Quelles ont été tes premières impressions à ton arrivée ?

L’accueil réservé a été très chaleureux. C’était un dépaysement total à mon arrivée en France. Les échanges étaient très fructueux, et le climat avec le soleil qui se couchent à 23h00, c’est très perturbant. Au Burkina, il fait nuit toute l’année à 18h30. Placer des personnes âgées dans des maisons de retraites, ça a été un choc culturel pour moi, on ne voit pas ça chez nous. Le voisinage est également très différent, les gens se parlent peu contrairement à ici.

Qu’as-tu appris et transmis pendant ta mission ?

J’ai beaucoup appris : l’estime de soi, la confiance en soi, l’autonomie, développer son leadership, développer l’esprit d’entreprenariat, l’humanisme envers les autres, la solidarité, la préservation et la valorisation de nos valeurs culturelles, du patrimoine, l’engagement dans la vie associative. J’ai pu voir que l’Europe n’est pas l’eldorado, contrairement à ce que l’on pourrait penser.

J’ai pu transmettre la culture burkinabè et donner une autre perception de la vie africaine. Certains pensaient qu’il n’y avait pas de télévisions, pas de nourritures, … Au sein de l’association, une augmentation des nouvelles adhésions et des subventions c’est fait remarquer en ma présence.

Qu’est-ce que ton expérience t’a apporté dans ta vie professionnelle et personnelle ?

Je suis depuis décembre 2020, le président de l’association du Réseau des Anciens Volontaires Internationaux de Réciprocité d’Echange et de Solidarité au Burkina Faso (RAVIRES) et bénévole dans les activités de plusieurs associations. Je suis également devenu entrepreneur dans l’élevage au village.
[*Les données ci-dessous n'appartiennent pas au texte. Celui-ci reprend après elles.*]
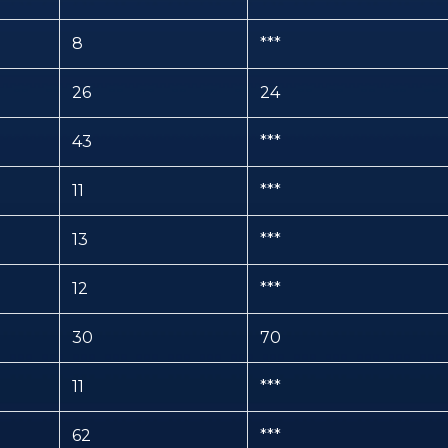
8
***
26
24
43
***
11
***
13
***
12
***
30
70
11
***
62
***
Une anecdote à nous raconter ?

« L’entrée, le plat principal et le dessert le jour de mon arrivée, j’ai beaucoup trop mangé, la table était remplie de plats, puis ils amènent encore d’autres plats, j’ai encore mangé. Au Burkina Faso, au village, on mange juste le plat principal. »

Un conseil aux futurs volontaires ?

Que chacun s’adonne à son engagement et que chacun se donne à fond pour réaliser sa mission. La transmission de la culture burkinabè à travers les échanges interculturels est importante.